For a study just published in the journal Royal Society Open Science, researchers looked to the Solomon Islands where hunting dolphins has a long tradition. According to the study, between 1976 and 2013, more than 15,000 dolphins were killed by just one village.
Dolphins are killed for their meat, but the demand for their teeth, which are used to make jewelry used in wedding ceremonies or sold for cash, is also increasing the number of deaths. A single tooth is worth about 70 cents (USD), but their commercial value has increased five times in the last decade alone.
Scott Baker, associate director of the Marine Mammal Institute at Oregon State University and co-author on the study, called it a troubling trend that’s providing more incentive to kill.
In 2010, the Earth Island Institute worked out a deal with three villages to stop hunting by offering financial compensation to support alternative activities for local communities but the life-saving agreement for dolphins was short lived.
Unfortunately, the deal broke down in 2013 and the killing resumed.

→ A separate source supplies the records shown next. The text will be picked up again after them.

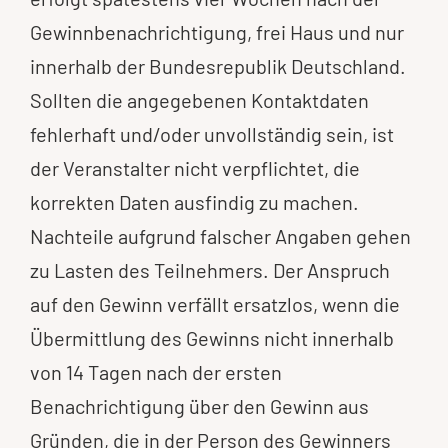
Gewinnbenachrichtigung, frei Haus und nur
innerhalb der Bundesrepublik Deutschland.
Sollten die angegebenen Kontaktdaten
fehlerhaft und/oder unvollständig sein, ist
der Veranstalter nicht verpflichtet, die
korrekten Daten ausfindig zu machen.
Nachteile aufgrund falscher Angaben gehen
zu Lasten des Teilnehmers. Der Anspruch
auf den Gewinn verfällt ersatzlos, wenn die
Übermittlung des Gewinns nicht innerhalb
von 14 Tagen nach der ersten
Benachrichtigung über den Gewinn aus
Gründen, die in der Person des Gewinners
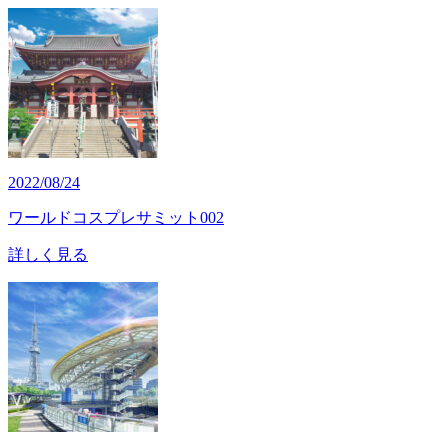
2022/08/24
ワールドコスプレサミット002
詳しく見る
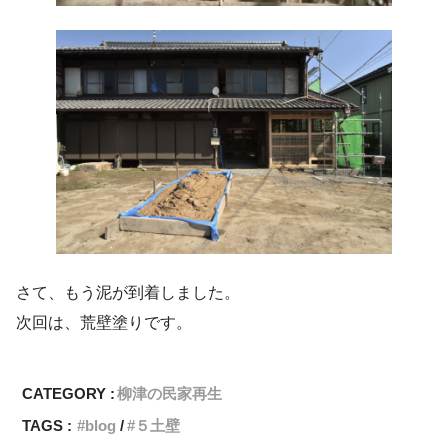
さて、もう泥が到着しました。
次回は、荒壁塗りです。
CATEGORY :
柳津の民家再生
TAGS :
blog
５土壁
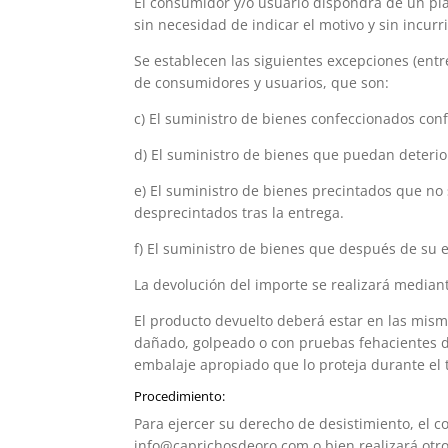
El consumidor y/o usuario dispondrá de un pla
sin necesidad de indicar el motivo y sin incur
Se establecen las siguientes excepciones (entr
de consumidores y usuarios, que son:
c) El suministro de bienes confeccionados con
d) El suministro de bienes que puedan deterio
e) El suministro de bienes precintados que no
desprecintados tras la entrega.
f) El suministro de bienes que después de su 
La devolución del importe se realizará median
El producto devuelto deberá estar en las mism
dañado, golpeado o con pruebas fehacientes d
embalaje apropiado que lo proteja durante el 
Procedimiento:
Para ejercer su derecho de desistimiento, el c
info@caprichosdeoro.com o bien realizará otro 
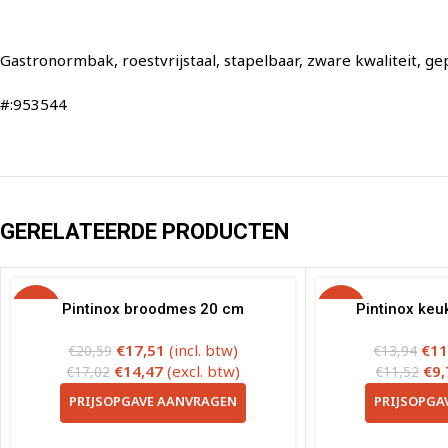
Gastronormbak, roestvrijstaal, stapelbaar, zware kwaliteit, g
#:953544
GERELATEERDE PRODUCTEN
-15%
Pintinox broodmes 20 cm
-15%
Pintinox ke
€
17,51
(incl. btw)
€
11
€
20,59
€
13,94
€
14,47
(excl. btw)
€
9,
€
17,02
€
11,52
PRIJSOPGAVE AANVRAGEN
PRIJSOPGA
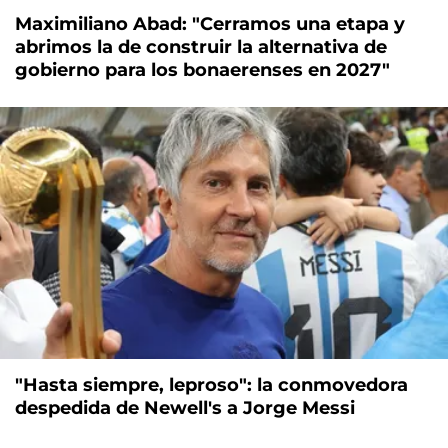
Maximiliano Abad: "Cerramos una etapa y
abrimos la de construir la alternativa de
gobierno para los bonaerenses en 2027"
"Hasta siempre, leproso": la conmovedora
despedida de Newell's a Jorge Messi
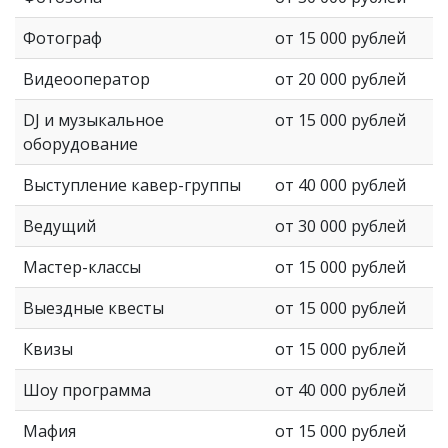
Фотограф
от 15 000 рублей
Видеооператор
от 20 000 рублей
DJ и музыкальное
от 15 000 рублей
оборудование
Выступление кавер-группы
от 40 000 рублей
Ведущий
от 30 000 рублей
Мастер-классы
от 15 000 рублей
Выездные квесты
от 15 000 рублей
Квизы
от 15 000 рублей
Шоу программа
от 40 000 рублей
Мафия
от 15 000 рублей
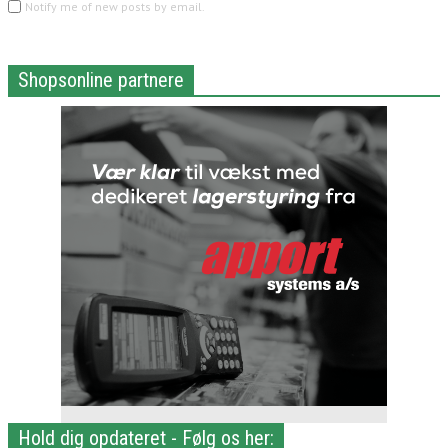
Notify me of new posts by email.
Shopsonline partnere
Hold dig opdateret - Følg os her:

The media reported high numbers of deaths, which raised concerns about the impact on both the status of the population and the welfare of dolphins who suffer as a result of being caught and killed.
That’s when researchers from the South Pacific Whale Research Consortium, Solomon Island’s Ministry of Fisheries and Marine Resources and Oregon State University’s Marine Mammal Institute say they decided to go there and document the impact on the dolphin population.
According to their findings, during the first few months of that year more than 1,500 spotted dolphins, 159 spinner dolphins, and 15 bottlenose dolphins were killed in one of the largest hunts on record – one that sadly rivals the annual hunts in Taiji.
Baker pointed out that while hunting larger species like whales is regulated by the International Whaling Commission, smaller cetaceans are left without any official body to protect or regulate the killing, which is leaving them vulnerable to unregulated and unreported hunting.
“In the Solomon Islands, the hunting is as much about culture as economic value,” said Baker. “In other parts of the world, however, the targeting of dolphins and other small cetaceans appears to be increasing as coastal fishing stocks decline.”
Researchers say their findings point to a need to step in and stop unregulated exploitation, along with adopting better monitoring of populations and documentation of kills and promoting tourism operations that value live dolphins, among other changes, which we can hope will eventually lead to an end of these drive hunts and live captures.